(entry last updated: 2003-07-15 17:11:49)
Donna‘s got a couple of good ones today:
Aside from ignorance of the law, some file sharers are making the argument that downloading is actually enhancing the ministry by spreading the word of the Gospel through song, said Eric Garland, CEO of BigChampagne.com, which tracks illicit song downloads off the Web.
“The issues are complex because you have the Ten Commandments, on the one hand, but you have this mandate as a Christian to spread the word of God. And these songs of faith are, in many ways, the modern vehicle for doing that,” Garland said.
[John] Styll [of several Christian music associations] said the industry will have to get the message across the violating copyright laws cannot be done in the name of ministry.
“Christians are specifically commanded in scripture to uphold the laws of the land.
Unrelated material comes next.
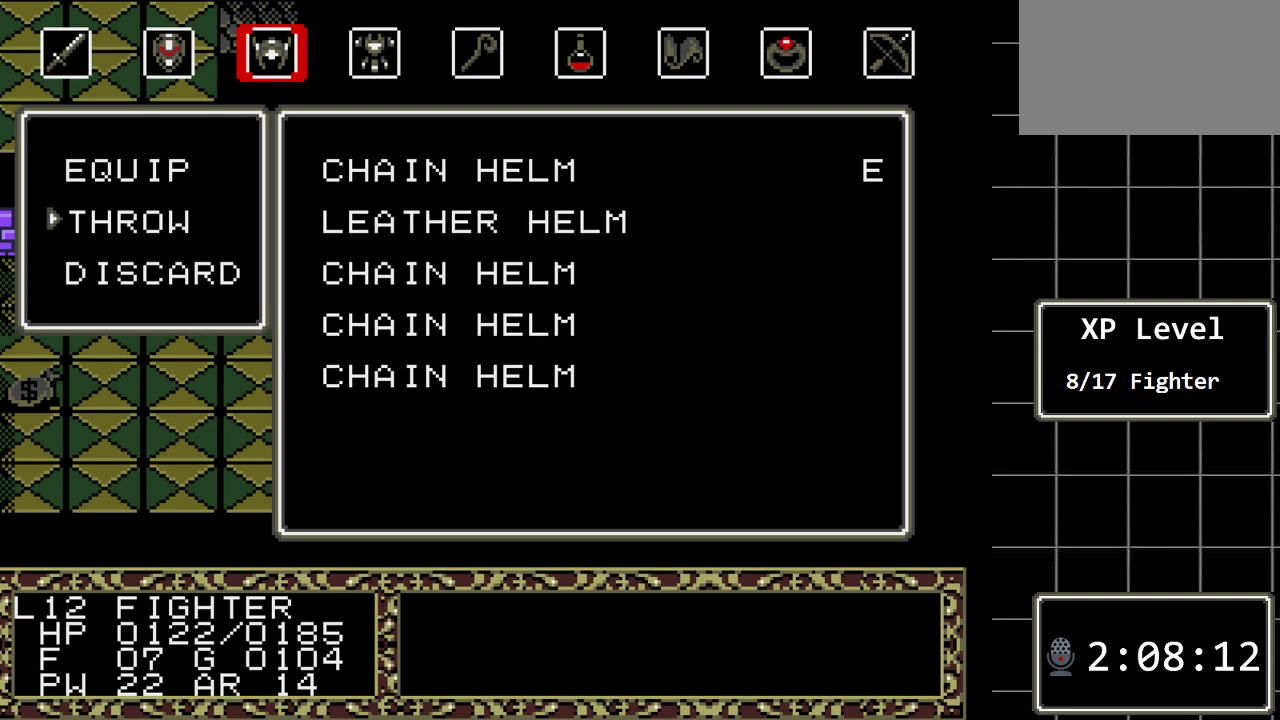
{"buttons": [], "events": []}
It’s no more right to copy a CD for somebody or send them downloaded music that you obtained illegally in the name of ministry than it is to walk into a store and take a Bible off the shelf and walk out without paying for it and handing it to somebody because they really need to read it,” he said.
Moreover, Donna’s several blog-linked discussions of fair use have served to reinforce some of the key ideas in this paper: What’s So Fair About Fair Use? The notion that stripping derivative uses from copyright protection (moving from the metaphor of property protection via a "property rule" and moving toward a "liability rule") has a number of compelling elements to it, as this paper suggests. The question is, as in so many of these remedies, is how to get there from here.
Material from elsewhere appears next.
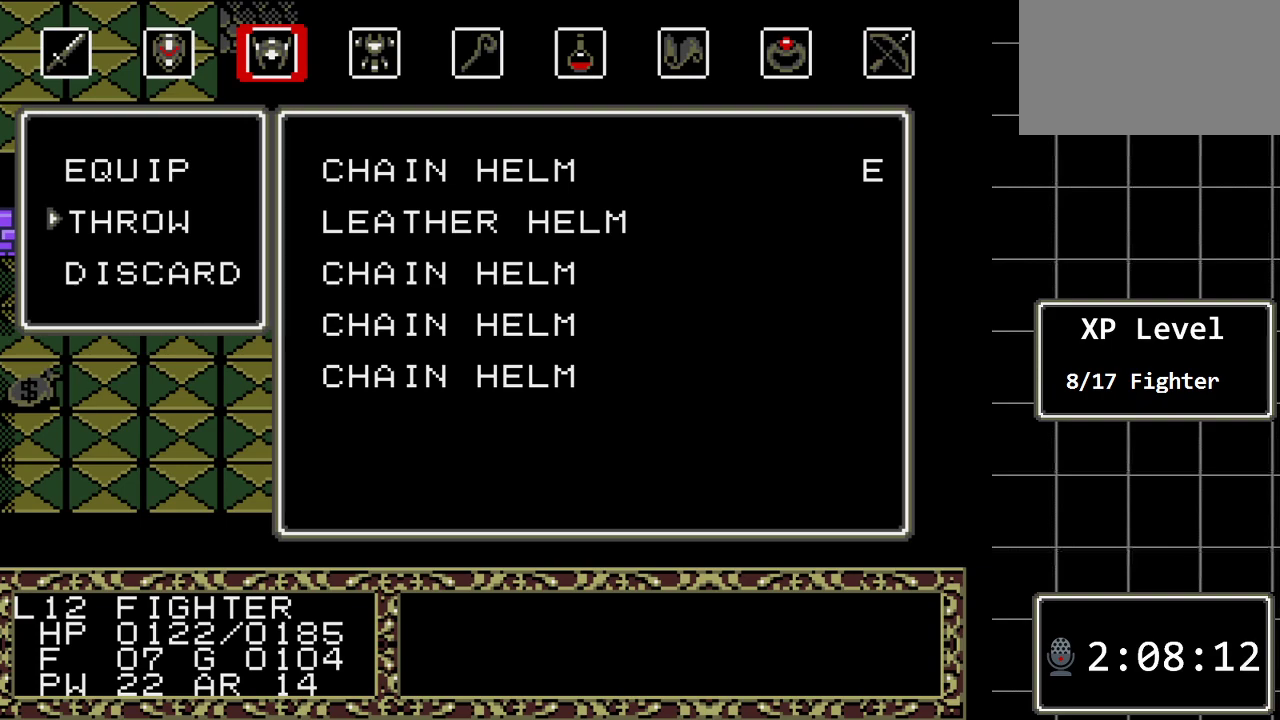
{"buttons": [], "events": [[67, "C", "down"], [200, "C", "up"], [333, "DPAD_DOWN", "down"], [417, "DPAD_DOWN", "up"]]}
CNet introduces a new wrinkle: Grokster unleashes ad-free software
Grokster on Tuesday released Grokster Pro, the first version of its software that’s free of pop-ups and adware.
Consumers who want to use the software will have to fork over $19.99 for the ad-free experience.
I will need to review the Grokster decision – will this get them into trouble as they become more commercial-looking? Hmmm, I guess not – the court has already found "[d]efendants thus derive a financial benefit from the infringement."
Slashdot points to the statistics game, with an Reuters article at CNN (whose interests are they representing?) now stating that filesharing has declined in the wake of the RIAA lawsuit threat: Filesharing Traffic Drops After RIAA Threats; see also this CNet News article: RIAA threat may be slowing file swapping
Slashdot points to A Framework for Evaluating Digital Rights Management Proposals [pdf] and gets something of a discussion going: UCB Researchers Critique DRM, Compulsory Licensing. It’s a limited sort of article, though, starting with the peculiar use of the work rival when I’m sure that rivalrous is intended. Essentially, they summarize the problem of feasibility into a small set of questions relative to "technical feasibility, incentives to cheat, burden of monitoring, privacy and the feasibility of legal enforcement." Oh, and flexibility energes as a criterion as well. A reasonable summary of the issues, as well as a summary of current proposals.